Death Row Records blasted onto the 90’s Hip-Hop scene with some of the most talented rappers in the country. With Dre, Snoop, and of course Tupac helmed under their emblem, the label transformed into a West Coast icon. Under the scrutiny of Suge Knight, the company maintained its powerhouse stature until slowly but surely, it began to crumble. As the Death Row imprint began to slowly fade to black, its financial issues were exposed to the world after Suge took to an L.A. court room and filed for bankruptcy.
Now after a multi-million dollar purchase by Wide Awake Entertainment, the label is set to correct the ‘sins of its father’ and is reaching out to Death Row artists old and new to mend ties and reclaim its rightful place in Hip-Hop. A headliner in the fight to resurrect the label is Senior Vice President, John Payne. An old co-worker of Suge, John sat down with HipHopWired to discuss the label’s new direction, their new artists and exactly how he plans to breathe life back into Death.
HipHopWired: Tell me about what you guys have going on right now. Are you working with any previous Death Row artists?
John Payne: Actually as you know, we’re doing some re-releases of The Chronic. We’ve mastered it, added a DVD with videos, an interview with Dre. We added seven songs from that era which include some Snoop, CPO and some others. We put out Snoop From The Vault, which is all unreleased Snoop, stuff with Snoop and George Clinton from P Funk, some KC and JoJo with Snoop on there but it’s all unreleased. Right now what’s going on is, people don’t realize we’ve only had the company less than a year. There’s still a lot of paper work and documentation that we have to verify before we actually start getting into working with the actual artists.
There’s a few artists I don’t know if you know their names: Jewell, I was actually on the phone with her this morning. There’s another guy, I don’t know if you know Chris ‘The Glove’ Taylor, who was instrumental in helping with the production and engineering of the Chronic, he’s also in a group called Poor, Broke and Lonely from the original family.

GOAL OF THE EXERCISE
Can you reproduce everything in the Death Row text from "There’s a few" down to "the original family."? Work from the Death Row text above and nothing else.

INFORMATION SUPPLIED
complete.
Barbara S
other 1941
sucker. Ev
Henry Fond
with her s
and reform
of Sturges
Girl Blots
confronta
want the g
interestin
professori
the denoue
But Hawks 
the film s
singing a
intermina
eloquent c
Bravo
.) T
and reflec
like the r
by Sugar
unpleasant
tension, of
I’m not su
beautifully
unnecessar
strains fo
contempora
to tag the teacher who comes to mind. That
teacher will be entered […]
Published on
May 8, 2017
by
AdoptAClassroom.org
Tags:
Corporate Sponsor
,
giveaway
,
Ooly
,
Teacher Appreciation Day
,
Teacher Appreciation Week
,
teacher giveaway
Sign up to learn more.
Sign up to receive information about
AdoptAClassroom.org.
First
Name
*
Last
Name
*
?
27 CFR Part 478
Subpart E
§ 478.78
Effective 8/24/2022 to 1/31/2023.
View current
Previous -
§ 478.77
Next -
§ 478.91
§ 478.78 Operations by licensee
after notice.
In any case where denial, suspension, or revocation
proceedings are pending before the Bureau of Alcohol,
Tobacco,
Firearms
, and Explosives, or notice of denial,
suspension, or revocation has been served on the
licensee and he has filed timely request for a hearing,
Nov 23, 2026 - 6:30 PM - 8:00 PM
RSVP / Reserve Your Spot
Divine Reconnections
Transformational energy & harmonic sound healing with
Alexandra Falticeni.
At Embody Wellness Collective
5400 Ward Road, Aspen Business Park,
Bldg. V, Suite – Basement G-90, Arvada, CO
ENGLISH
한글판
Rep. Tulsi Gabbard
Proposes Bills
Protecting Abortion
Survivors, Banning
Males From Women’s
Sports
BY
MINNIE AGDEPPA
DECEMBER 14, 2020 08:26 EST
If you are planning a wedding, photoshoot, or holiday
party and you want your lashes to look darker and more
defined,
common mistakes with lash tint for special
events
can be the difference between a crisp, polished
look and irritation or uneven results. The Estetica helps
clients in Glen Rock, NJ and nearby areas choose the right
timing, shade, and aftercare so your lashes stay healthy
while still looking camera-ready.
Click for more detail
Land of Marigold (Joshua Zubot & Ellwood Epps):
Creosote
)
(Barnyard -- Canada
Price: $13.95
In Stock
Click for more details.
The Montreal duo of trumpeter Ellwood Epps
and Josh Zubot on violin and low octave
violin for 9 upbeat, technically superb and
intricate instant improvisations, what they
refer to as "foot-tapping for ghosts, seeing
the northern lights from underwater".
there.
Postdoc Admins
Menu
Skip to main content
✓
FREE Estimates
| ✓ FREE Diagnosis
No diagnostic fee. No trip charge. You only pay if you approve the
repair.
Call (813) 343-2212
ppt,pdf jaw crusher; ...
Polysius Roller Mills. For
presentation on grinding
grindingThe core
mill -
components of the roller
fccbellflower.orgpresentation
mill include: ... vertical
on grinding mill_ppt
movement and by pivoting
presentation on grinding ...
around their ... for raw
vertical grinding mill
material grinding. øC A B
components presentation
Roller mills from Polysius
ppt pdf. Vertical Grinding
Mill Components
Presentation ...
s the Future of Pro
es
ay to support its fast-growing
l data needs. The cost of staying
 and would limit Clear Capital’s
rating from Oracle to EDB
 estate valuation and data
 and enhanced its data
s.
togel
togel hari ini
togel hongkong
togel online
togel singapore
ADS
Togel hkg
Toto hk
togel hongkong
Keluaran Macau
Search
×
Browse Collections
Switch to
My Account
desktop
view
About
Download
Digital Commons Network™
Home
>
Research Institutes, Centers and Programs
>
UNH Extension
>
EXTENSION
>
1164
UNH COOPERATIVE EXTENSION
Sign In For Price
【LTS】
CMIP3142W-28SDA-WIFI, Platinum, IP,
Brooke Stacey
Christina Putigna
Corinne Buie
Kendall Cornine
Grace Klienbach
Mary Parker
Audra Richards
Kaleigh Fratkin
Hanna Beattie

RESPONSE
There’s a few artists I don’t know if you know their names: Jewell, I was actually on the phone with her this morning. There’s another guy, I don’t know if you know Chris ‘The Glove’ Taylor, who was instrumental in helping with the production and engineering of the Chronic, he’s also in a group called Poor, Broke and Lonely from the original family.